A Melbourne mayor has apologised to parents after a female youth worker ordered Year 11 boys to stand up in class and labelled them "oppressors" for being white, male and Christian.

Parents and councillors are calling for the worker to be sacked over the incident, which occurred during a "diversity and inclusion" session last week, the Sunday Herald Sun reported.

According to the newspaper, the Kingston Youth Services worker held a talk about privilege, pronouns and "intersectionality" at the state-run Parkdale Secondary College in Melbourne's southeast on Wednesday.

She told the boys to stand up if they were "white", "male" and "Christian" before telling them they were responsible for being "privileged" and "oppressors".

A female Year 11 student told the newspaper pupils were "shocked" by the presentation and that the male students had felt "ashamed" and "targeted".

"It was so messed up, we thought for a moment it was a joke, but then we realised it wasn't and we were so upset and angry by it all," the 16-year-old said.

"She basically said straight, white, Christian males were oppressors and they held all the power and privilege in ­society. We were shocked but it was quite difficult to say anything because she was also talking about LGBTQI+ and if you spoke out against that you feared you'd be called homophobic."

Several parents told the paper they were outraged and disgusted that their children had been unfairly targeted for being white boys and demanded the worker be sacked.

Local councillor Cameron Howe joined the calls, saying the worker had showed "reverse racism". "This is unacceptable behaviour that has angered the school community and public - she needs to be sacked," he said.

Parkdale Secondary College has apologised to parents and students.
Parkdale Secondary College has apologised to parents and students.


School principal David Russell issued a statement to parents on Sunday apologising for the incident.

"As part of this presentation led by the guest speaker, many Year 11 boys were asked to stand and told they were historically the oppressors," Mr Russell said.
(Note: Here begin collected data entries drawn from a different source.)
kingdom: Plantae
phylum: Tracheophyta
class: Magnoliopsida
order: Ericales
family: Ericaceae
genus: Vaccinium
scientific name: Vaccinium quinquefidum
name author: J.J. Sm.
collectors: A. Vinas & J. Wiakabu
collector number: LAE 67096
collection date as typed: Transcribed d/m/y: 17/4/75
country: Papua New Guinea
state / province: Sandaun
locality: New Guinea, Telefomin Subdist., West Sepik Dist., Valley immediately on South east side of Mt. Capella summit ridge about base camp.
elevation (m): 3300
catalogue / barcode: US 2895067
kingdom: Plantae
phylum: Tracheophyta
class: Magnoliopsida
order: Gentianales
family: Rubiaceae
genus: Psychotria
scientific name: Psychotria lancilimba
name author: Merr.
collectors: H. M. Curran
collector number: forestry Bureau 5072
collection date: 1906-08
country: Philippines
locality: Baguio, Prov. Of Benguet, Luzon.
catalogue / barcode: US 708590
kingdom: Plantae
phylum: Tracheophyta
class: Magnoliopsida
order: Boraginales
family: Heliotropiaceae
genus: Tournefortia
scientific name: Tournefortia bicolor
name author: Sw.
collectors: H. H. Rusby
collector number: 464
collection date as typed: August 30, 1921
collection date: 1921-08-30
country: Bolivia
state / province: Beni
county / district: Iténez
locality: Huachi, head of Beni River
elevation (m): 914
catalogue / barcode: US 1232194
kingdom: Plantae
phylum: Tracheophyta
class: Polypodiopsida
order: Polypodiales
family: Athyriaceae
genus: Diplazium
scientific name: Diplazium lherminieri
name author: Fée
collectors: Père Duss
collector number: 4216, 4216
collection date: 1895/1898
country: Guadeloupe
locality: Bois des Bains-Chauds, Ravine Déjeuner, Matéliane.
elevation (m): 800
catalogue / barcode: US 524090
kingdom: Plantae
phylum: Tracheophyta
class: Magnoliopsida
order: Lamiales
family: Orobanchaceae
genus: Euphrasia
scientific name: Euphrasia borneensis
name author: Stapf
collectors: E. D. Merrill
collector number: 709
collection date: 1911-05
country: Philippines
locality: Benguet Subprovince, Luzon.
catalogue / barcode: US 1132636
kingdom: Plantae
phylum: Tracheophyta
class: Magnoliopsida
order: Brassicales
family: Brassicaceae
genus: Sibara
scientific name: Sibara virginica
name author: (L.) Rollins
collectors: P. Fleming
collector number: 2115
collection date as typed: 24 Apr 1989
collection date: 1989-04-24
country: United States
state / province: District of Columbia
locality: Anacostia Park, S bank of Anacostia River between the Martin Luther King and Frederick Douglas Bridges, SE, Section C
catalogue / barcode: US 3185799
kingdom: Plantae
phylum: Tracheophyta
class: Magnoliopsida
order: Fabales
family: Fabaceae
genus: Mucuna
"The part of the presentation was inappropriate and we're extremely disappointed it was included. We certainly do not support or condone this approach and messaging. The school has written to Kingston Youth Services and Kingston City Council to express our disappointment regarding the content and delivery."

Mr Russell said the Year 11 students were addressed on Thursday "offering support through the school to any student who was impacted by this presentation".

Kingston mayor Steve Staikos also apologised. "The council's CEO is undertaking an investigation into this as a matter of urgency," he said. "I extend my apologies to all students and parents who have been affected by this."

Kingston City Council chief executive Tim Tamlin said the council was still investigating the incident but was "deeply sorry if any of the content has caused hurt and anguish to students and parents".

"It is never council's intention to enter into identity politics," he said. "We are carefully reviewing the youth services program and will take measures to ensure this can never happen again."

The Kingston Youth Services website describes its "diversity and inclusion" program offered to schools as "suited to all students".

"Youth Services believes that diversity and inclusion of any kind starts with a foundation of empathy and respect," the description says.

"The Diversity and Inclusion Program explores a variety of themes around how diverse, inclusive and safe spaces can be created and with the support of Youth Services embark on a respectful discussion around a variety of topics including disability, LGBTIQA+, culture and race."

Kingston City Council has been contacted for additional comment.